Exploring SCN5A variants associated with atrial fibrillation in atrial cardiomyocytes derived from human induced pluripotent stem cells: A characterization study.

BACKGROUND

Atrial fibrillation (AF) poses a major risk for heart failure, myocardial infarction, and stroke. Several studies have linked SCN5A variants to AF, but their precise mechanistic contribution remains unclear. Human induced pluripotent stem cells (hiPSCs) provide a promising platform for modeling AF-linked SCN5A variants and their functional alterations.

OBJECTIVE

The purpose of this study was to assess the electrophysiological impact of 3 AF-linked SCN5A variants (K1493R, M1875T, N1986K) identified in 3 unrelated individuals.

METHODS

CRISPR-Cas9 was used to generate a new hiPSC line in which Na1.5 was knocked out. Following differentiation into specific atrial cardiomyocyte by using retinoic acid, the adult wild-type (WT) and 3 AF variants were introduced into the Na1.5 knockout (KO) line through transfection. Subsequent analysis including molecular biology, optical mapping, and electrophysiology were performed.

RESULTS

The absence of Na1.5 channels altered the expression of key cardiac genes.
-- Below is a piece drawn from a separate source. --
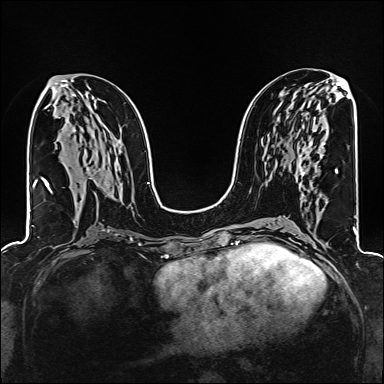
Breast MRI (dynamic contrast-enhanced), one axial slice; dynamic contrast-enhanced series, time point 2 of 6 at this slice position (early post-contrast); 1.5 T; TE 2.4 ms, TR 5.2 ms; 1 mm slice thickness; 384 × 384 image matrix, field of view 300 × 300 mm. Female patient.
Annotated regions visible in this slice (semi-automatic segmentation, software-assisted and operator-edited):
- enhancing-tissue mask used for the functional tumour volume (all voxels passing the contrast-enhancement thresholds inside the analysis volume; usually the tumour): bounding box [x1, y1, x2, y2] px = [299, 143, 312, 179]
Na1.5 KO atrial-like cardiomyocytes derived from human induced pluripotent stem cells displayed slower conduction velocities, altered action potential (AP) parameters, and impaired calcium transient propagation. The transfection of the WT channel restored sodium current density, AP characteristics and the expression of several cardiac genes. Among the AF variants, 1 induced a loss of function (N1986K) while the other 2 induced a gain of function in Na1.5 channel activity. Cellular excitability alterations and early afterdepolarizations were observed in AF variants.

CONCLUSION

Our findings suggest that distinct alterations in Na1.5 channel properties may trigger altered atrial excitability and arrhythmogenic activity in AF. Our KO model offers an innovative approach for investigating SCN5A variants in an adult human cardiac environment.